━━━ Excerpt

The first mate never heard the distress calls sent out by the duck boat’s captain, Gary Fox, in the moments before the tourist vessel was struck and capsized.

“There’s clear evidence in this case that management knew their cell phone policies weren’t working,” Mongeluzzi said of K-Sea.

During depositions, Mongeluzzi said, all five crewmembers who were on the tugboat that day admitted cell phone use.

When deposed, Devlin himself testified that during the 1,700 or so times he was in the water, he had often used his cell phone, according to Mongeluzzi.

“That is the definition of a failed policy,” he said. “The cell phone use was rampant, routine, continuous and an utter [distraction] to its employees.”

Mongeluzzi didn’t lay blame solely with K-Sea, saying in court that Ride the Ducks had its own policy failures that led to the deaths.

The tourist company, which has operated in Philadelphia since 2003, also failed to follow proper policy with regard to personal floatation device usage, it failed to display a federally required “anchor ball” at the time the vessel became stranded in the river, and it failed to contact the U.S. Coast Guard upon discovering that it was stuck in the middle of the river’s commercial shipping channel, Mongeluzzi said.

Mongeluzzi also blamed the incident on a “rookie mechanic,” whose failure to replace the radiator cap on the duck boat during a pre-tour inspection the night before led to the vehicle’s overheating, which duck boat Cpt. Gary Fox mistook for a fire.

The smoke filling the duck boat that was caused by the overheating is what led Fox to turn off the vehicle and call for a tow.

━━━━━━

# Activity 1:
Summarize the duck boat excerpt in two sentences.
# Activity 2:
Pick up the duck boat excerpt after its last sentence and keep it going.
The listing has nothing to do with the work on the duck boat excerpt.

━━━ Recorded information

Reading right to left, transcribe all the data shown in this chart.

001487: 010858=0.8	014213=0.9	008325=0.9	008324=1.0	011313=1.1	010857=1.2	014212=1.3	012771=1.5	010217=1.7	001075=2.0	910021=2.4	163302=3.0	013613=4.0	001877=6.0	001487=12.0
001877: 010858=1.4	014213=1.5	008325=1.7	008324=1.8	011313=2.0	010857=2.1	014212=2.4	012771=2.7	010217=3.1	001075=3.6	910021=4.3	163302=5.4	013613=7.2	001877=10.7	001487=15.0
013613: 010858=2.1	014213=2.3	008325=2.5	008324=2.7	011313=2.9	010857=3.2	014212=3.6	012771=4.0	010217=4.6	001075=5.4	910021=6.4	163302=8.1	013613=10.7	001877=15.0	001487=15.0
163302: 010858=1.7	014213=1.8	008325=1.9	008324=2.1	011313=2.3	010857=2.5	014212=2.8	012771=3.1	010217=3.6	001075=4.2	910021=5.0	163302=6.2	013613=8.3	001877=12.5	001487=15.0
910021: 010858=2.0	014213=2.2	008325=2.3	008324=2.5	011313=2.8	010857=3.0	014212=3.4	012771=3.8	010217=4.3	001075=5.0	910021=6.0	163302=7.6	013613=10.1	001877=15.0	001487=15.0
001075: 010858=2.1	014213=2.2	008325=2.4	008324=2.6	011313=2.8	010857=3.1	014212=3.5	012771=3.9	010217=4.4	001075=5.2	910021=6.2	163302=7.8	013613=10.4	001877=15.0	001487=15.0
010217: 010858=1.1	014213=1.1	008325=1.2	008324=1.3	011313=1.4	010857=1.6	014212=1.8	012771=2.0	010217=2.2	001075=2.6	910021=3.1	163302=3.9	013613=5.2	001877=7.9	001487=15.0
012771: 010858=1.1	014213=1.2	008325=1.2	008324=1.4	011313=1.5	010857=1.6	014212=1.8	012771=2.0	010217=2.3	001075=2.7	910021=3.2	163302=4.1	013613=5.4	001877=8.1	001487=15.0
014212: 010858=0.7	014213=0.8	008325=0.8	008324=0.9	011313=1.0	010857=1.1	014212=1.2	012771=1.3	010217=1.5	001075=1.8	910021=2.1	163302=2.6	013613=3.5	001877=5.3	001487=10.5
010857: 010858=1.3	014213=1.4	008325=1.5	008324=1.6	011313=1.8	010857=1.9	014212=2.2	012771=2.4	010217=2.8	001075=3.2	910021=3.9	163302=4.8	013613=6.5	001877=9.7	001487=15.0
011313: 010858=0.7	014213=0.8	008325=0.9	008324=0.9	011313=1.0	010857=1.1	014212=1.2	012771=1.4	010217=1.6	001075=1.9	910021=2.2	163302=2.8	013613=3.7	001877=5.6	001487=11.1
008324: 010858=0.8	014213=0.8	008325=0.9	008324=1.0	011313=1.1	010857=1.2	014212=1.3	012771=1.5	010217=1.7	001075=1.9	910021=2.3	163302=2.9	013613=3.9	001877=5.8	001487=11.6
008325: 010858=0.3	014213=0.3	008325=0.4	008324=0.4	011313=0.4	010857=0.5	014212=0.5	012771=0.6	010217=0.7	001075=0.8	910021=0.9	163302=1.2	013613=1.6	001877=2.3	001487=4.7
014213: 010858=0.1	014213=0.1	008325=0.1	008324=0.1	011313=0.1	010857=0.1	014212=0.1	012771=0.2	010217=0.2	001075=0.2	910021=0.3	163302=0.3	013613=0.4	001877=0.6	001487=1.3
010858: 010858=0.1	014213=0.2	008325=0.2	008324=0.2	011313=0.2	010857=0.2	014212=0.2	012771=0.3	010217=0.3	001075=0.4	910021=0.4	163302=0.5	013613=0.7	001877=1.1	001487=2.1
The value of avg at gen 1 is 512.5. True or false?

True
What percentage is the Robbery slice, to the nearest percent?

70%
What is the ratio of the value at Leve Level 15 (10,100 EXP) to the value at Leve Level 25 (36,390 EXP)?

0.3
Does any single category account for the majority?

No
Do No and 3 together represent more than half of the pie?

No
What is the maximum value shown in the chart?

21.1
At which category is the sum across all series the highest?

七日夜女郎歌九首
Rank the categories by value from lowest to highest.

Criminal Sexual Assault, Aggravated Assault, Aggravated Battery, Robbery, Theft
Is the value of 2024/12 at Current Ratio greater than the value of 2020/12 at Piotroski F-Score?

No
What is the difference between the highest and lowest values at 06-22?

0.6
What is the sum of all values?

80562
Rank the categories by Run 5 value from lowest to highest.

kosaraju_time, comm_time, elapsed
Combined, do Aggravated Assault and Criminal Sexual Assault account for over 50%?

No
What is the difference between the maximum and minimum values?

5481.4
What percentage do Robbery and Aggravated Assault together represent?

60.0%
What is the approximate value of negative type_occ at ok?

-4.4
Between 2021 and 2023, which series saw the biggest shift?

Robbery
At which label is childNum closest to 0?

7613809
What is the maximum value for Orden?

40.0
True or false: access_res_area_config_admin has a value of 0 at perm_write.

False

━━━━━━

# Result 1:
Mongeluzzi argued that K-Sea's management knew its cell phone policies weren't working, pointing out that all five crewmembers on the tugboat that day admitted to using their phones. He also faulted Ride the Ducks for its own failures, including lapses on flotation devices, no anchor ball, no call to the Coast Guard, and a "rookie mechanic" who didn't replace the radiator cap, which led to overheating that Captain Gary Fox mistook for a fire.

# Result 2:
Fox also attempted to sound an air horn on the duck boat, but the device malfunctioned and never sounded, Mongeluzzi said, “because it was defectively designed.”

Attorney Wayne Meehan, who represents K-Sea Transportation, conceded during open arguments that Devlin, the tugboat first mate, was negligent because of his distracted cell phone use.

The attorney said Devlin had “lost his faculties” at the time he got the unnerving cell phone call involving his young son’s health condition.

But Meehan argued that as captain of the duck boat, Fox should also shoulder some responsibility for the accident because of some of his alleged failures, such as the decision not to call the Coast Guard.

Jack Snyder, an attorney representing Ride the Ducks and Kyle Burkhardt, an 18-year-old trainee who was at the helm of the duck boat at the time of the crash, said nothing his clients did “in any way caused injuries or death to these children.”

Snyder referenced documents showing that the duck boat was up to par as far as safety standards go, and that the Coast Guard certified the vehicle as being safe as recent as four months prior to the deadly accident.

As for the mechanic leaving the radiator cap off of the duck boat during a pre-trip inspection, Snyder blamed this on “human error,” and not some lack of training on the part of the mechanic, whom Mongeluzzi referred to as a “rookie.”

Snyder said since Ride the Ducks came to Philadelphia in 2003, more than 12 million passengers never experienced any injuries and had safe and gratifying experiences.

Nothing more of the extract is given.